For those unfamiliar with Snowden’s story, he provided Pulitzer Prize winning journalist Glen Greenwald and Britain’s Guardian newspaper, with details of the NSA’s illegal data-collection activities. In 2013, having fled ahead of American authorities, he found himself trapped in Moscow’s international airport, in diplomatic limbo for several months, his American passport having been revoked by the State Department. Russia finally granted him asylum, and there he remains, wanted in the United States on charges of espionage.
His revelations made real for many the fears of what today’s new technologies might mean, especially when our governments (and for that matter, our large corporations) act in overreach their authority. While there were congressional investigations into wrongdoings on the part of the NSA and other American  IC agencies, resulting from Snowden's revelations, and new laws in the United States were established, I am far from certain this story is over.

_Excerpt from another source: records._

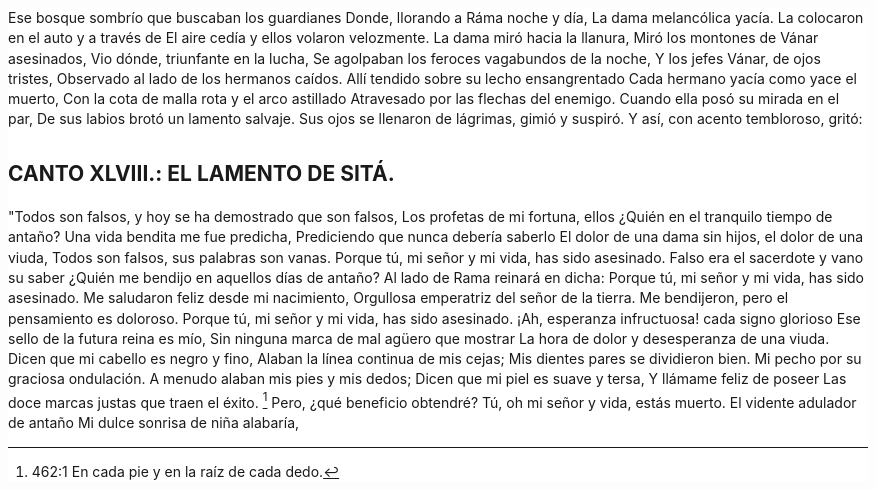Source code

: Ese bosque sombrío que buscaban los guardianes
Donde, llorando a Ráma noche y día,
La dama melancólica yacía.
La colocaron en el auto y a través de
El aire cedía y ellos volaron velozmente.
La dama miró hacia la llanura,
Miró los montones de Vánar asesinados,
Vio dónde, triunfante en la lucha,
Se agolpaban los feroces vagabundos de la noche,
Y los jefes Vánar, de ojos tristes,
Observado al lado de los hermanos caídos.
Allí tendido sobre su lecho ensangrentado
Cada hermano yacía como yace el muerto,
Con la cota de malla rota y el arco astillado
Atravesado por las flechas del enemigo.
Cuando ella posó su mirada en el par,
De sus labios brotó un lamento salvaje.
Sus ojos se llenaron de lágrimas, gimió y suspiró.
Y así, con acento tembloroso, gritó:



## CANTO XLVIII.: EL LAMENTO DE SITÁ.

"Todos son falsos, y hoy se ha demostrado que son falsos,
Los profetas de mi fortuna, ellos
¿Quién en el tranquilo tiempo de antaño?
Una vida bendita me fue predicha,
Prediciendo que nunca debería saberlo
El dolor de una dama sin hijos, el dolor de una viuda,
Todos son falsos, sus palabras son vanas.
Porque tú, mi señor y mi vida, has sido asesinado.
Falso era el sacerdote y vano su saber
¿Quién me bendijo en aquellos días de antaño?
Al lado de Rama reinará en dicha:
Porque tú, mi señor y mi vida, has sido asesinado.
Me saludaron feliz desde mi nacimiento,
Orgullosa emperatriz del señor de la tierra.
Me bendijeron, pero el pensamiento es doloroso.
Porque tú, mi señor y mi vida, has sido asesinado.
¡Ah, esperanza infructuosa! cada signo glorioso
Ese sello de la futura reina es mío,
Sin ninguna marca de mal agüero que mostrar
La hora de dolor y desesperanza de una viuda.
Dicen que mi cabello es negro y fino,
Alaban la línea continua de mis cejas;
Mis dientes pares se dividieron bien.
Mi pecho por su graciosa ondulación.
A menudo alaban mis pies y mis dedos;
Dicen que mi piel es suave y tersa,
Y llámame feliz de poseer
Las doce marcas justas que traen el éxito. [^965]
Pero, ¿qué beneficio obtendré?
Tú, oh mi señor y vida, estás muerto.
El vidente adulador de antaño
Mi dulce sonrisa de niña alabaría,


[^958]: 457:1 El Rusuk \* también llamado Palas'a, es Bruten Frondosa, un árbol que da hermosas flores rojas en forma de medialuna y es merecidamente un favorito entre los poetas. \* ??????? Seekal el algodón de seda \* ????? el arbusto también da flores rojas.
[^959]: 458:1 Varuna.
[^960]: 458:2 El deber de un rey es salvar las vidas de su pueblo y evitar el derramamiento de sangre hasta que se hayan probado en vano métodos más suaves.
[^961]: 460:1 He omitido varios de estos combates individuales, ya que hay poca variedad en los detalles y cada duelo resulta en la victoria del Vánar o su aliado.
[^962]: 460:1b Yajnas'atru, Maháphráva, Mahodar, Vajradanshtra, S'uka y Sáran.
[^963]: 460:2b Angas.
[^964]: 460:3b Un arma misteriosa que consistía en serpientes transformadas en flechas que privaban al objeto herido de todo sentido y poder de movimiento.
[^965]: 462:1 En cada pie y en la raíz de cada dedo.
[^966]: 463:1 Varun.
[^967]: 463:2 El nombre de una de las armas místicas cuyo mando le dio Vis'vámitra a Ráma, como se relata en el Libro I.
[^968]: 463:3 Uno de los guardias de Sítá, y su consolador en una ocasión anterior también.
[^969]: 464:1 El preceptor de los dioses.
[^970]: 465:1 El abuelo de Rama.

Here, in Canada, we must not be complacent about what our own government is capable of doing in the name of “national security.” Instead of being branded a traitor and criminal, Edward Snowden should be given a medal!
Be vigilant and be aware that Big Brother may indeed be watching!  And check out the HBO flic based on Snowden's revelations, Citizenfour.

Cheers, Jake.











 *The United States, Great Britain, Canada, Australia and New Zealand intelligence pact—the so-called “Five Eyes” network—share information that their electronic spy agencies  gather. The Canadian branch, CSIS, in the recent past has come under criticism for sharing information about a Canadian citizen travelling abroad where he was subsequently—illegally—transported to a third country where he was subjected to torture as a possible “terrorist”. Court proceedings in Canada following his release led to the government compensating him financially for his mistreatment. I have no reason to assume that such privacy and even human rights abuses do not still continue. Once such powerful technologies are acquired, it is difficult to get the holders of these technologies to relinquish them. As Edward Snowden discovered, they are too tempting not to use. And abuse.